いやいや、ずーっと寝てたのは知ってるぞ。

歳を取ったせいなのか、はたまた耳が聞こえにくいのか、最近はお迎えに来てくれることがほとんどありません。帰宅して、声を掛けたり撫でたりすると、やっと気づいて鳴いて返事をしてくれることもありますが、基本的にはだるそうにしていることが多いです。

我が家のように高齢猫の多くは腎臓に疾患を抱えていることが多いです。腎臓疾患になると、腎臓がキチンと血を濾過することが出来ず、老廃物等の血中濃度があがり、身体のだるさ気持ち悪さにより、あまり身体を動かさなくなるようです。

現状、我が家の猫も血液検査をすると尿素窒素(BUN)やクレアチニン(Cr)の値は正常値を超えています。しかし、過去に体調を崩した際などは病院の計測値を振り切るくらいの高い値になったりした時と比べると、数値は高いものの眼を引ん剝くほどの高い値ではありません。

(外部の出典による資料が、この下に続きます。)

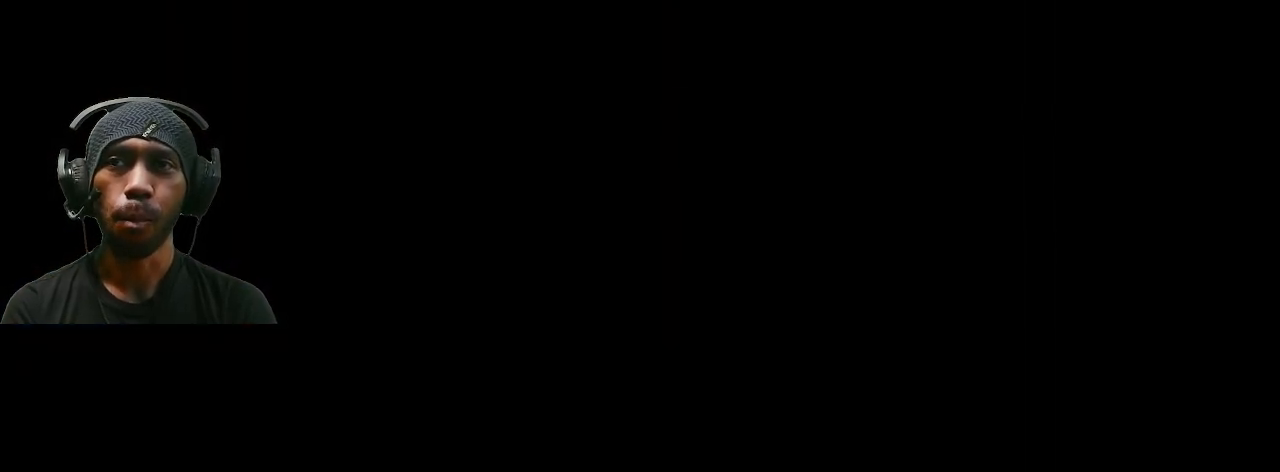
{"buttons": ["R2"], "left_stick": "center", "right_stick": "center", "events": []}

我が家のかかりつけ医は、腎臓の数値よりも今は貧血を非常に気にしています。「腎臓より先に貧血が原因で死ぬかもしれない」とまで言うようになっています。

人間が貧血になると

人間が貧血になった時の主な初期症状としては、疲労感倦怠感顔面蒼白軽い運動での動悸や息切れなどが挙げられます。これは、身体の筋肉や臓器に酸素を供給する赤血球が少なくなっているため、身体が必要とする酸素が十分に供給されないことから、これらが酸欠になっていることによるものです。

 

貧血が進行すると、頭痛目まい意識が遠くなる運動中のけいれんや胸の痛みなどの症状も出てるようです。また、高齢者の貧血は物忘れ症状が出てくることもあり、認知症と間違えてしまうこともあるとのこと。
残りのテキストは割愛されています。